__Task details__. Lines of the data that contain the word "source" are the ones to copy.

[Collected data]
──────────────────────────────
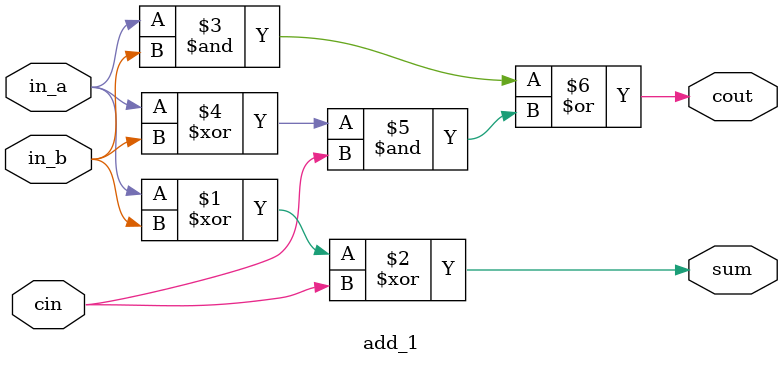
<source format=v>
`timescale 1ns / 1ps


module add_1(
    input in_a,
    input in_b,
    input cin,
    output cout,
    output sum
    );
    assign sum = in_a ^ in_b ^ cin;
    assign cout = (in_a & in_b) | ((in_a ^ in_b) & cin);
endmodule

</source>
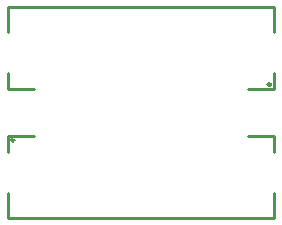
<source format=gbr>
%TF.GenerationSoftware,KiCad,Pcbnew,(5.1.12)-1*%
%TF.CreationDate,2022-01-29T13:47:59+00:00*%
%TF.ProjectId,RGBtoHDMI CDTV v2 - Mouse and Joystick Adapter - FFC Extender,52474274-6f48-4444-9d49-204344545620,rev?*%
%TF.SameCoordinates,Original*%
%TF.FileFunction,Legend,Top*%
%TF.FilePolarity,Positive*%
%FSLAX46Y46*%
G04 Gerber Fmt 4.6, Leading zero omitted, Abs format (unit mm)*
G04 Created by KiCad (PCBNEW (5.1.12)-1) date 2022-01-29 13:47:59*
%MOMM*%
%LPD*%
G01*
G04 APERTURE LIST*
%ADD10C,0.254000*%
G04 APERTURE END LIST*
D10*
%TO.C,FFC2*%
X169405800Y-68963000D02*
X169405800Y-67564000D01*
X169405800Y-67564000D02*
X167196800Y-67564000D01*
X169405800Y-74549000D02*
X169405800Y-72425000D01*
X146925800Y-74549000D02*
X169405800Y-74549000D01*
X146925800Y-67564000D02*
X149134800Y-67564000D01*
X146925800Y-72425000D02*
X146925800Y-74549000D01*
X146925800Y-67564000D02*
X146925800Y-68963000D01*
X147433800Y-67945000D02*
G75*
G03*
X147433800Y-67945000I-127000J0D01*
G01*
%TO.C,FFC1*%
X146929000Y-62228000D02*
X146929000Y-63627000D01*
X146929000Y-63627000D02*
X149138000Y-63627000D01*
X146929000Y-56642000D02*
X146929000Y-58766000D01*
X169409000Y-56642000D02*
X146929000Y-56642000D01*
X169409000Y-63627000D02*
X167200000Y-63627000D01*
X169409000Y-58766000D02*
X169409000Y-56642000D01*
X169409000Y-63627000D02*
X169409000Y-62228000D01*
X169155000Y-63246000D02*
G75*
G03*
X169155000Y-63246000I-127000J0D01*
G01*
%TD*%
M02*

</source>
──────────────────────────────
__Task answer__.
<source format=v>
</source>
<source format=gbr>
</source>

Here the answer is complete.